Sunday, May 15, 2011

Commitment and Time

Commitment is a force we use to project our own lives onto the continuum of events and objects we find in the world. I don't say, "at hand", here because the force of commitment, because it is extended through time, allows it to affect those things which are not "at hand" for us, and even possibly multiple things and events in the extended world, which are not yet, or are never revealed to us.

Committing oneself to child rearing, that is, one's children, or "the children of tomorrow", in a pedagogical sense, is generally a normative and good commitment, vocational or not. It causes the children to feel trust and security and cements ones vocation as parent or teacher. The only downside of the parental relationship is when parents are badly behaved or when parents are unable to respond appropriately to changes in their grown up child as they become adolescents and adults. When parents and children are both adults, they have years of experience together and each person in the relationship already should have a good idea of the type of person they relate to, and thus stand in the correct relationship to that person.

There are many exceptions to this, such as when someone has raised, either through neglect or inheritance someone with sociopathic tendencies, or when a child is a victim to a parent with sociopathic tendencies, in which case the relationship is more one of guilt to greed, and whatever commitment exists and persists becomes one of suffering.

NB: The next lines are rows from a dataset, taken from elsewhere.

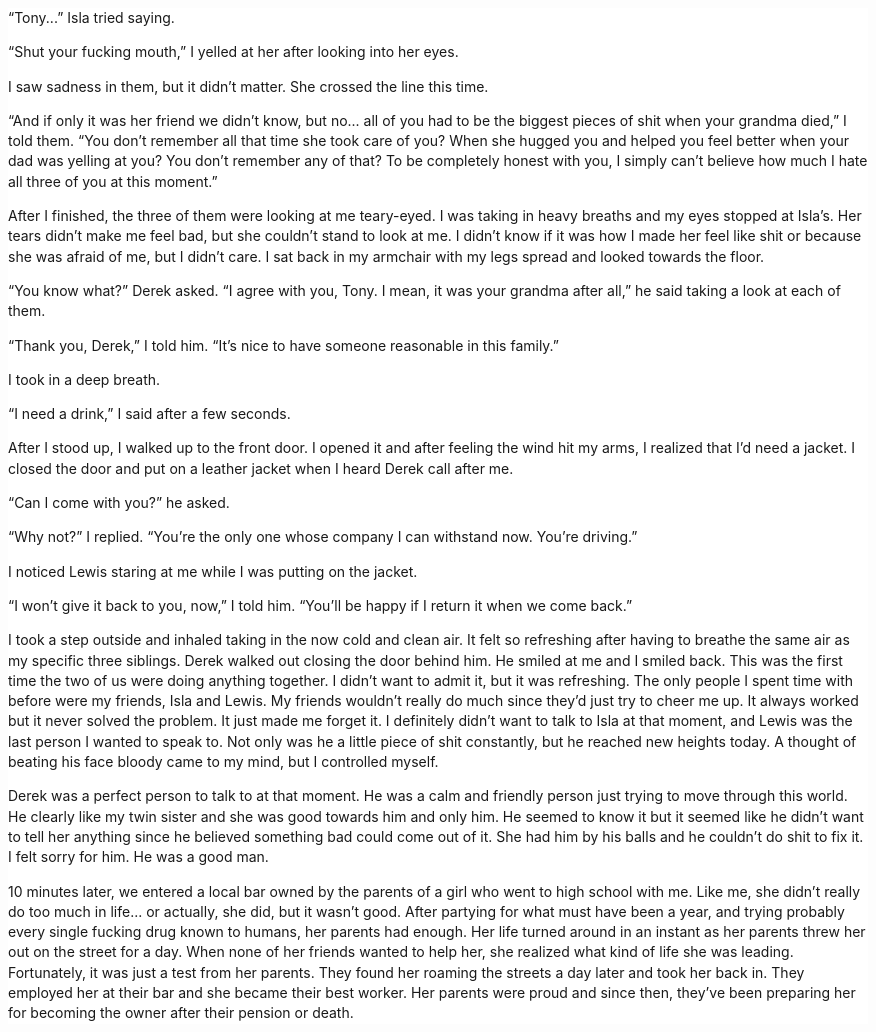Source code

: “Tony...” Isla tried saying. 

“Shut your fucking mouth,” I yelled at her after looking into her eyes. 

I saw sadness in them, but it didn’t matter. She crossed the line this time. 

“And if only it was her friend we didn’t know, but no... all of you had to be the biggest pieces of shit when your grandma died,” I told them. “You don’t remember all that time she took care of you? When she hugged you and helped you feel better when your dad was yelling at you? You don’t remember any of that? To be completely honest with you, I simply can’t believe how much I hate all three of you at this moment.” 

After I finished, the three of them were looking at me teary-eyed. I was taking in heavy breaths and my eyes stopped at Isla’s. Her tears didn’t make me feel bad, but she couldn’t stand to look at me. I didn’t know if it was how I made her feel like shit or because she was afraid of me, but I didn’t care. I sat back in my armchair with my legs spread and looked towards the floor. 

“You know what?” Derek asked. “I agree with you, Tony. I mean, it was your grandma after all,” he said taking a look at each of them. 

“Thank you, Derek,” I told him. “It’s nice to have someone reasonable in this family.” 

I took in a deep breath. 

“I need a drink,” I said after a few seconds. 

After I stood up, I walked up to the front door. I opened it and after feeling the wind hit my arms, I realized that I’d need a jacket. I closed the door and put on a leather jacket when I heard Derek call after me. 

“Can I come with you?” he asked. 

“Why not?” I replied. “You’re the only one whose company I can withstand now. You’re driving.” 

I noticed Lewis staring at me while I was putting on the jacket. 

“I won’t give it back to you, now,” I told him. “You’ll be happy if I return it when we come back.” 

I took a step outside and inhaled taking in the now cold and clean air. It felt so refreshing after having to breathe the same air as my specific three siblings. Derek walked out closing the door behind him. He smiled at me and I smiled back. This was the first time the two of us were doing anything together. I didn’t want to admit it, but it was refreshing. The only people I spent time with before were my friends, Isla and Lewis. My friends wouldn’t really do much since they’d just try to cheer me up. It always worked but it never solved the problem. It just made me forget it. I definitely didn’t want to talk to Isla at that moment, and Lewis was the last person I wanted to speak to. Not only was he a little piece of shit constantly, but he reached new heights today. A thought of beating his face bloody came to my mind, but I controlled myself. 

Derek was a perfect person to talk to at that moment. He was a calm and friendly person just trying to move through this world. He clearly like my twin sister and she was good towards him and only him. He seemed to know it but it seemed like he didn’t want to tell her anything since he believed something bad could come out of it. She had him by his balls and he couldn’t do shit to fix it. I felt sorry for him. He was a good man. 

10 minutes later, we entered a local bar owned by the parents of a girl who went to high school with me. Like me, she didn’t really do too much in life... or actually, she did, but it wasn’t good. After partying for what must have been a year, and trying probably every single fucking drug known to humans, her parents had enough. Her life turned around in an instant as her parents threw her out on the street for a day. When none of her friends wanted to help her, she realized what kind of life she was leading. Fortunately, it was just a test from her parents. They found her roaming the streets a day later and took her back in. They employed her at their bar and she became their best worker. Her parents were proud and since then, they’ve been preparing her for becoming the owner after their pension or death.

Another similar commitment is one between adults. This can happen when one attempts to "mate for life". Because it can be difficult for some people to socially adjust to changes, a combination of conditioning and convenience may find them wanting to "mate for life", instead of following the normal social path of investigating and managing the "objects at hand" during relationships.

Of course, one of the objects-at-hand, at least when one is very young and hardly an adolescent, is the parent of the individual in the relationship. This new individual imposed in the relationship may have demands, such as commitment for marriage, as a precondition of permitting the relationship to exist, notwithstanding the recently acquired adult status of their dependent child. Some parents have very high standards in this regard: They will not allow their child to engage in a sexual relationship unless the partner is already self-sufficient and is not a student. Of course this type of inter-generational control is considered old-fashioned by many, in light of multiple methods of birth-control having been available for generations. It nevertheless still exists in many parts of the world and provides a backdrop to this tendency for developing relationships quickly into engagements or even one-sided commitments.

I suppose the upshot of this is that commitments between adults should never be one-sided, they should always be seen as a contract; in other words, the commitment shouldn't exist unless there is an agreement in place to reciprocate. One should not commit to a relationship with another human being when that human being does not comprehend the reason for your commitment and may even for sociopathic reasons accept the one-sidedness as a strategic advantage. One can not merely lead by example.

An antidote to all of these problems, the inappropriate parental control of adult children, which only harms their relationships, the inappropriate "mating for life", could be a symptom of marriage. If there were no marriage, only commitment would stand, and the enablement provided by genuine, free commitment will be the natural order. Perhaps that is something to consider in the year 3000.